Quando Schultz retornou à Starbucks em 2008, suas palavras se mostraram proféticas. Seu preço das ações havia caído 75% nos últimos dois anos e seus concorrentes, como o McDonald's e a Dunkin'Donuts, estavam corroendo as vendas e as margens tanto da parte inferior quanto da parte superior. Basicamente, embora a receita da Starbucks tivesse crescido nos últimos anos, ela dependia da abertura de novas lojas para crescer, enquanto em lojas antigas as vendas caíam.
Era o momento de agir. A empresa tinha perdido sua identidade, então em 26 de fevereiro de 2008, ela fechou todas as 7.100 lojas nos EUA por três horas, a fim de retreinar seus baristas. A Starbucks perdeu $ 6 milhões de dólares naquele dia, mas agora seus baristas podiam servir o “café perfeito”.
Embora tivesse cafés de qualidade, o preço de seus produtos sempre foi superior ao preço oferecido por cafés locais ao redor do mundo. Quando a recessão econômica chegou, em 2008, muitos de seus clientes optaram por opções mais baratas.
Quase todos os executivos foram demitidos na época, seiscentas lojas foram fechadas no ano, e outras trezentas no ano seguinte, quase sete mil funcionários foram demitidos.
"A liderança anterior culpou a economia e o custo mais alto dos laticínios pela queda nos negócios. Eles também declararam isso como uma razão para aumentar os preços.” Schultz comentou uma vez, mas a sua visão era diferente: "A empresa não deve apenas culpar a economia; Os pesados gastos da Starbucks para acomodar sua expansão criaram uma burocracia que mascarou seus problemas".

Nos dois anos seguintes, ele liderou a recuperação da empresa, com lucros triplicando de $ 315 milhões de dólares para $945 milhões em 2010. Isso era só o começo. Em 2019, a Starbucks tinha 31.256 lojas ao redor do mundo, e $ 26,5 bilhões de dólares em receita, sendo a terceira maior rede de fast-food do mundo, perdendo apenas para o McDonald’s e o Subway.
Como isso foi possível?
A ideia que Schultz tinha da Starbucks sempre foi muito claro: um lugar para apaixonados por café se reunirem. A Starbucks nunca ganharia seus clientes através do café mais barato, mas ele poderia conquistá-los com um senso de comunidade, de ser legal e popular. Quando voltou para a liderança da empresa, Schultz fez questão de voltar às origens.

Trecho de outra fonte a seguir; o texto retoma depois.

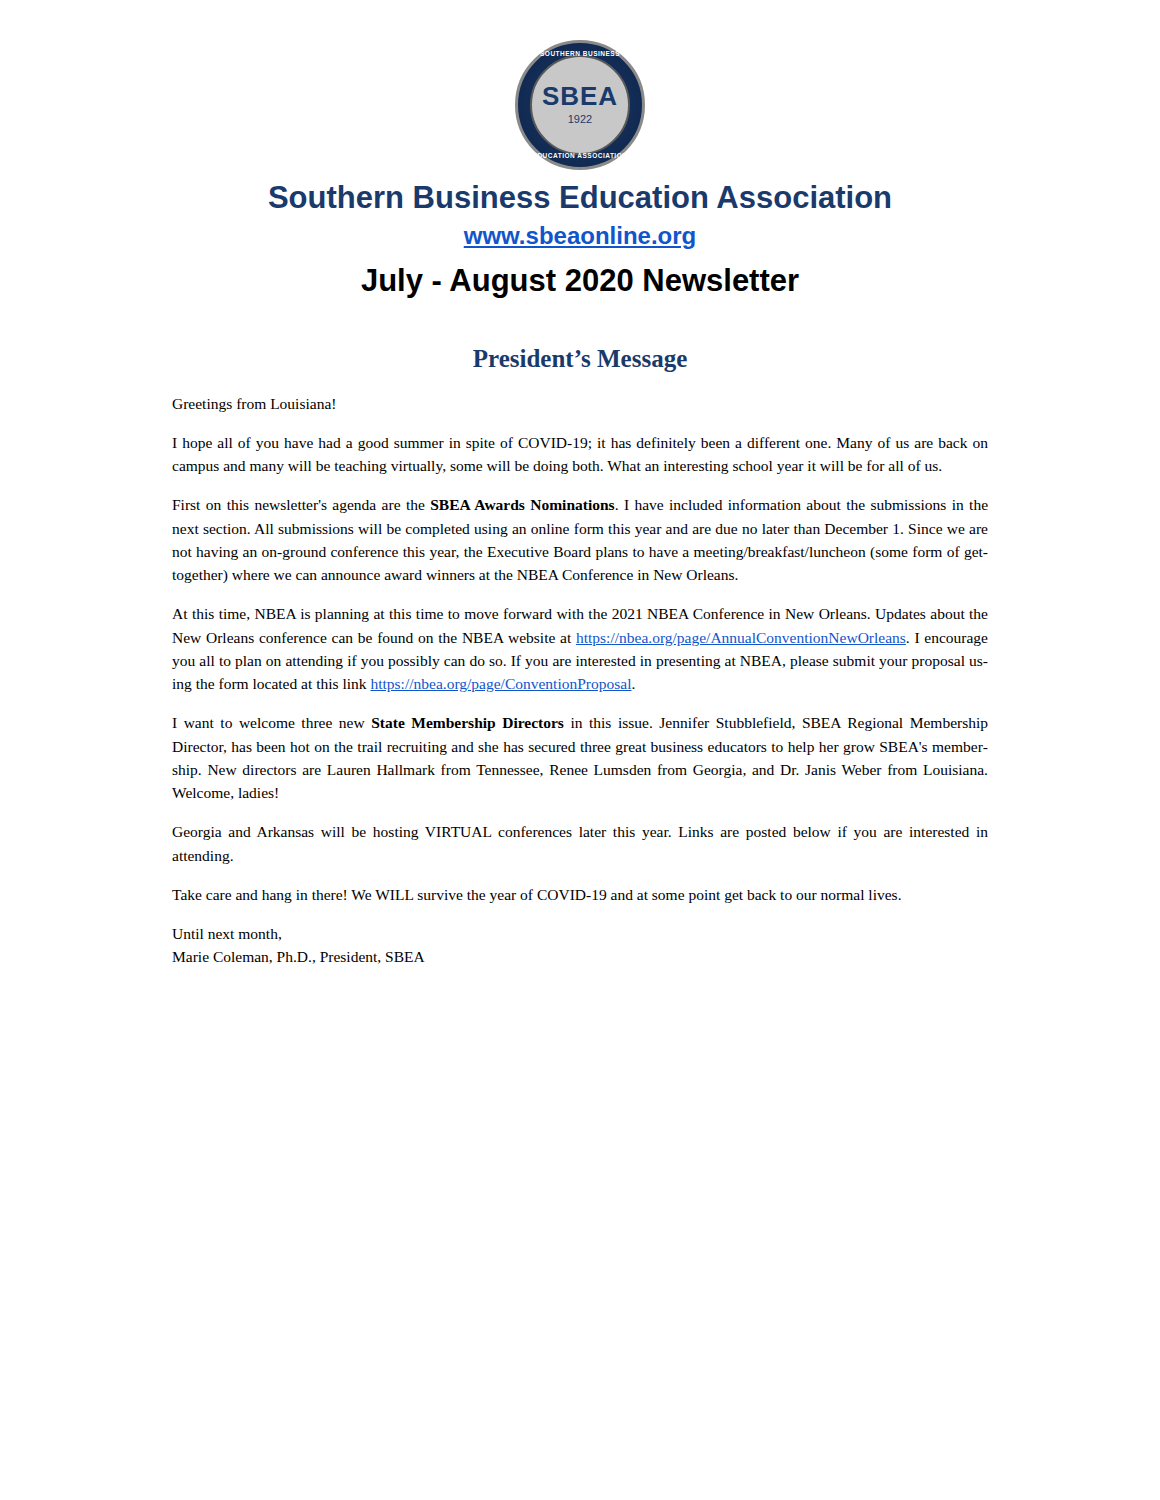SOUTHERN BUSINESS
EDUCATION ASSOCIATION
SBEA
1922
Southern Business Education Association
www.sbeaonline.org
July - August 2020 Newsletter
President’s Message
Greetings from Louisiana!
I hope all of you have had a good summer in spite of COVID-19; it has definitely been a different one. Many of us are back on campus and many will be teaching virtually, some will be doing both. What an interesting school year it will be for all of us.
First on this newsletter's agenda are the SBEA Awards Nominations. I have included information about the submissions in the next section. All submissions will be completed using an online form this year and are due no later than December 1. Since we are not having an on-ground conference this year, the Executive Board plans to have a meeting/breakfast/luncheon (some form of get-together) where we can announce award winners at the NBEA Conference in New Orleans.
At this time, NBEA is planning at this time to move forward with the 2021 NBEA Conference in New Orleans. Updates about the New Orleans conference can be found on the NBEA website at https://nbea.org/page/AnnualConventionNewOrleans. I encourage you all to plan on attending if you possibly can do so. If you are interested in presenting at NBEA, please submit your proposal using the form located at this link https://nbea.org/page/ConventionProposal.
I want to welcome three new State Membership Directors in this issue. Jennifer Stubblefield, SBEA Regional Membership Director, has been hot on the trail recruiting and she has secured three great business educators to help her grow SBEA's membership. New directors are Lauren Hallmark from Tennessee, Renee Lumsden from Georgia, and Dr. Janis Weber from Louisiana. Welcome, ladies!
Georgia and Arkansas will be hosting VIRTUAL conferences later this year. Links are posted below if you are interested in attending.
Take care and hang in there! We WILL survive the year of COVID-19 and at some point get back to our normal lives.
Until next month,
Marie Coleman, Ph.D., President, SBEA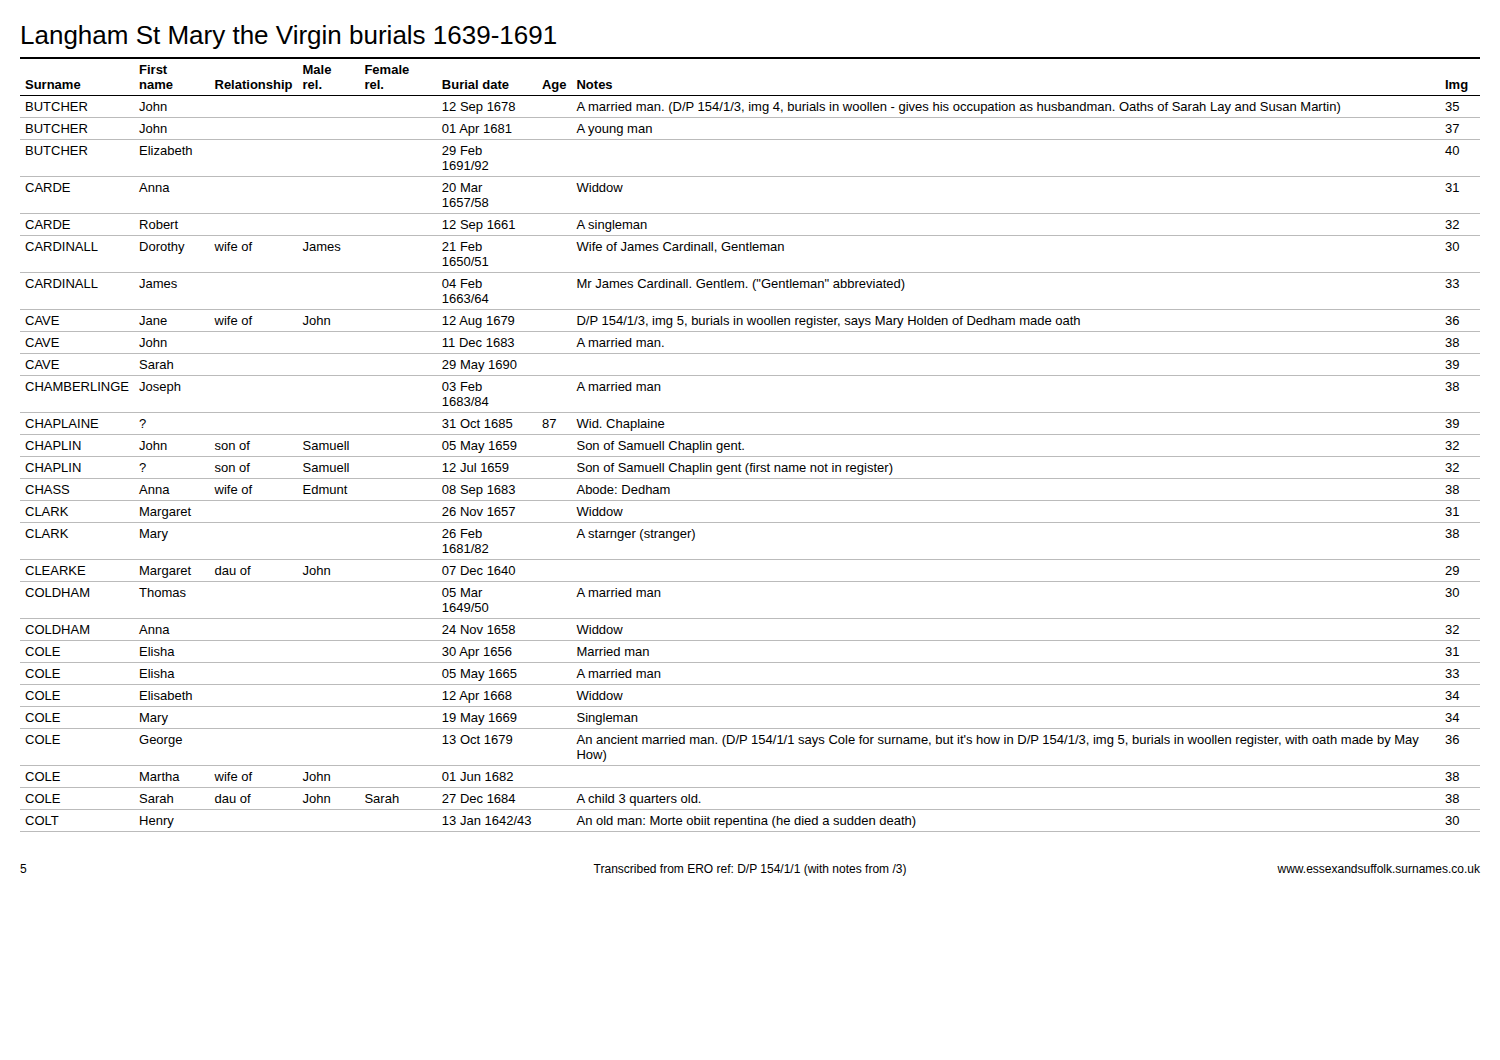Langham St Mary the Virgin burials 1639-1691
| Surname | First name | Relationship | Male rel. | Female rel. | Burial date | Age | Notes | Img |
| --- | --- | --- | --- | --- | --- | --- | --- | --- |
| BUTCHER | John | | | | 12 Sep 1678 | | A married man. (D/P 154/1/3, img 4, burials in woollen - gives his occupation as husbandman. Oaths of Sarah Lay and Susan Martin) | 35 |
| BUTCHER | John | | | | 01 Apr 1681 | | A young man | 37 |
| BUTCHER | Elizabeth | | | | 29 Feb 1691/92 | | | 40 |
| CARDE | Anna | | | | 20 Mar 1657/58 | | Widdow | 31 |
| CARDE | Robert | | | | 12 Sep 1661 | | A singleman | 32 |
| CARDINALL | Dorothy | wife of | James | | 21 Feb 1650/51 | | Wife of James Cardinall, Gentleman | 30 |
| CARDINALL | James | | | | 04 Feb 1663/64 | | Mr James Cardinall. Gentlem. ("Gentleman" abbreviated) | 33 |
| CAVE | Jane | wife of | John | | 12 Aug 1679 | | D/P 154/1/3, img 5, burials in woollen register, says Mary Holden of Dedham made oath | 36 |
| CAVE | John | | | | 11 Dec 1683 | | A married man. | 38 |
| CAVE | Sarah | | | | 29 May 1690 | | | 39 |
| CHAMBERLINGE | Joseph | | | | 03 Feb 1683/84 | | A married man | 38 |
| CHAPLAINE | ? | | | | 31 Oct 1685 | 87 | Wid. Chaplaine | 39 |
| CHAPLIN | John | son of | Samuell | | 05 May 1659 | | Son of Samuell Chaplin gent. | 32 |
| CHAPLIN | ? | son of | Samuell | | 12 Jul 1659 | | Son of Samuell Chaplin gent (first name not in register) | 32 |
| CHASS | Anna | wife of | Edmunt | | 08 Sep 1683 | | Abode: Dedham | 38 |
| CLARK | Margaret | | | | 26 Nov 1657 | | Widdow | 31 |
| CLARK | Mary | | | | 26 Feb 1681/82 | | A starnger (stranger) | 38 |
| CLEARKE | Margaret | dau of | John | | 07 Dec 1640 | | | 29 |
| COLDHAM | Thomas | | | | 05 Mar 1649/50 | | A married man | 30 |
| COLDHAM | Anna | | | | 24 Nov 1658 | | Widdow | 32 |
| COLE | Elisha | | | | 30 Apr 1656 | | Married man | 31 |
| COLE | Elisha | | | | 05 May 1665 | | A married man | 33 |
| COLE | Elisabeth | | | | 12 Apr 1668 | | Widdow | 34 |
| COLE | Mary | | | | 19 May 1669 | | Singleman | 34 |
| COLE | George | | | | 13 Oct 1679 | | An ancient married man. (D/P 154/1/1 says Cole for surname, but it's how in D/P 154/1/3, img 5, burials in woollen register, with oath made by May How) | 36 |
| COLE | Martha | wife of | John | | 01 Jun 1682 | | | 38 |
| COLE | Sarah | dau of | John | Sarah | 27 Dec 1684 | | A child 3 quarters old. | 38 |
| COLT | Henry | | | | 13 Jan 1642/43 | | An old man: Morte obiit repentina (he died a sudden death) | 30 |
5
Transcribed from ERO ref: D/P 154/1/1 (with notes from /3)
www.essexandsuffolk.surnames.co.uk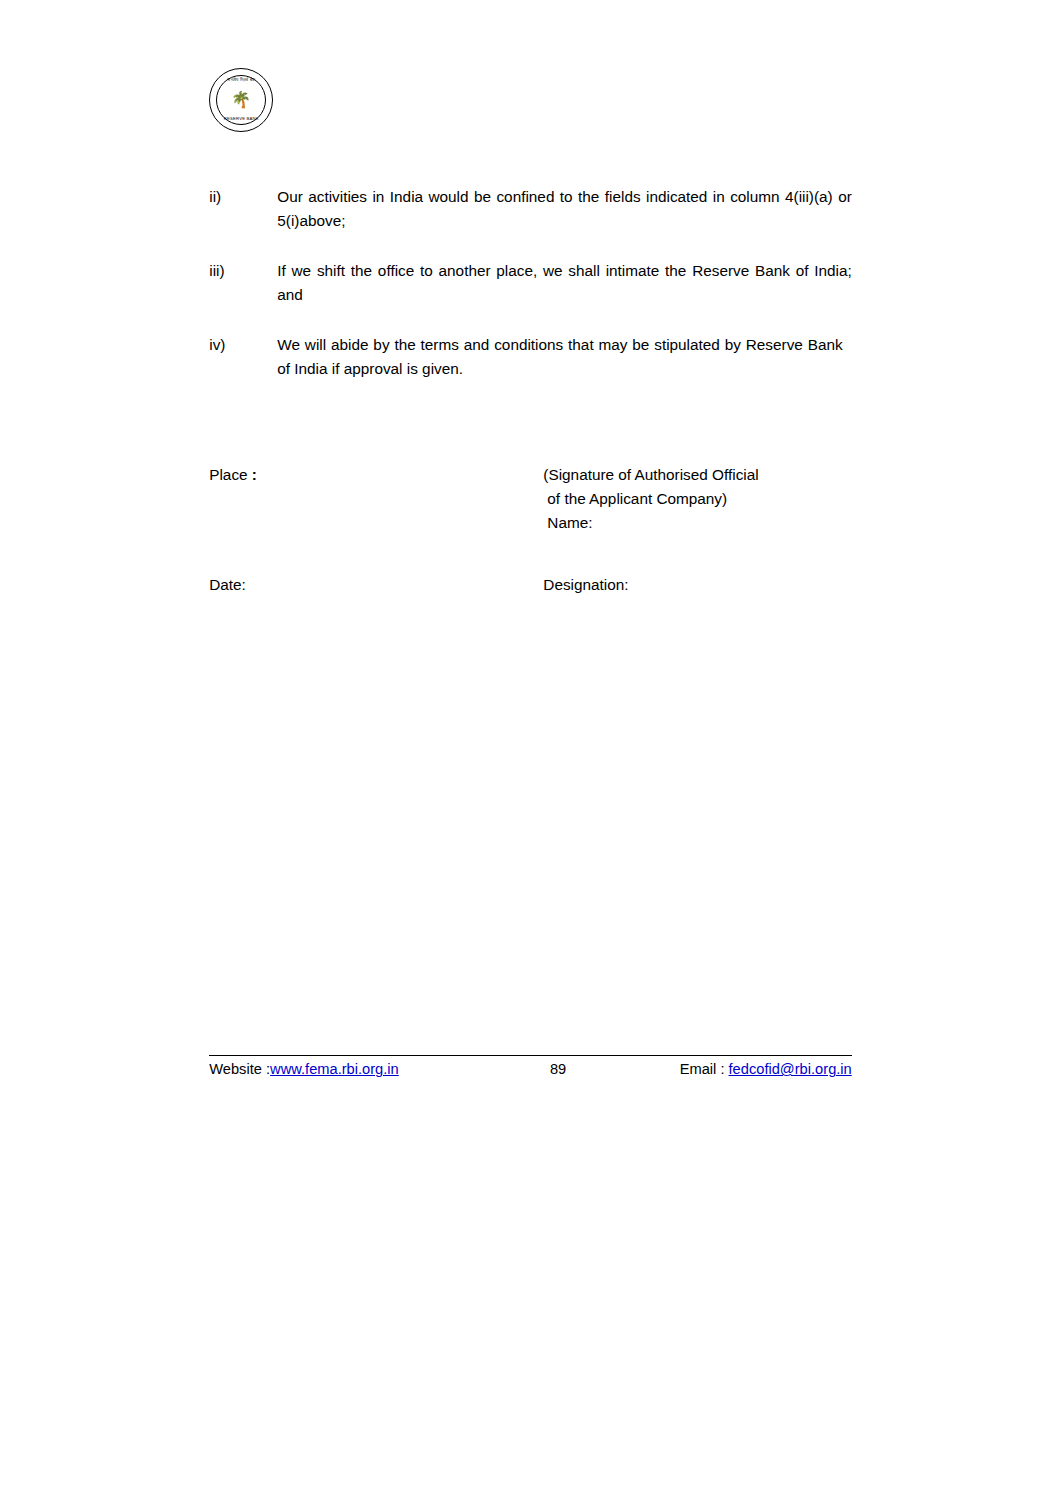भारतीय रिज़र्व बैंक
🌴
RESERVE BANK
ii)
Our activities in India would be confined to the fields indicated in column 4(iii)(a) or 5(i)above;
iii)
If we shift the office to another place, we shall intimate the Reserve Bank of India; and
iv)
We will abide by the terms and conditions that may be stipulated by Reserve Bank of India if approval is given.
Place :
(Signature of Authorised Official
of the Applicant Company)
Name:
Date:
Designation:
Website :www.fema.rbi.org.in
89
Email : fedcofid@rbi.org.in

Um exemplo famoso (e uma das grandes razões para muitas pessoas quererem ir nas suas lojas), de como a Starbucks usou o Branding a seu favor para aproximar do seu público, é os copos das bebidas, que passaram a receber o nome dos clientes, ao invés dos das bebidas, a partir de 2012. Seguindo a mesma linha de pensamento, os funcionários das lojas passaram a usar crachás de identificação.
Ainda em 2008, a Starbucks embarcou em uma estratégia orientada à tecnologia e inovação. Os funcionários foram encorajados a pensar livremente sobre a organização, contribuindo com ideias e se envolvendo no negócio. Logo, essa comunidade foi expandida: em março, foi lançada a My Starbucks Idea, onde clientes poderiam trocar idéias entre si e enviar sugestões para a empresa - desde dos produtos ao serviços, passando por layout, publicidade, responsabilidade social corporativa, músicas na loja e outros, a opinião do consumidor era bem vinda. Mais de 93.000 ideias foram compartilhadas por aproximadamente de 1,3 milhões de usuários nas redes sociais, e as visualizações de página por mês aumentaram para 5,5 milhões. Com ela, a empresa conseguiu entender as necessidades e preocupações de seus clientes, e aproveitou muito disso. A Starbucks implementou mais de 100 dessas ideias, gerando valor para aqueles envolvidos.
Outra estratégia foi criar cafés personalizados: a iniciativa My Starbucks Signature deu aos consumidores a oportunidade de criar suas próprias bebidas, nomeá-las, e compartilhar o novo sabor com a comunidade. Dessa forma, a Starbucks informou ao consumidor sobre a ampla gama de produtos oferecidos em suas lojas ao redor do mundo. A única modificação permitida na bebida de assinatura é na mistura e quantidade de ingredientes, ou seja, não poderia adicionar novos ingredientes - com isso ela conseguiu diversificar sem interromper a distribuição dos insumos, integrando a personalização em seus processos existentes.
É interessante destacar que essas estratégias poderiam dar dado muito errado: se a Starbucks não ouvisse seus clientes, a My Starbucks Idea teria falhado; se My Starbucks Signature desacelerasse os processos na loja, seu funcionamento estaria comprometido.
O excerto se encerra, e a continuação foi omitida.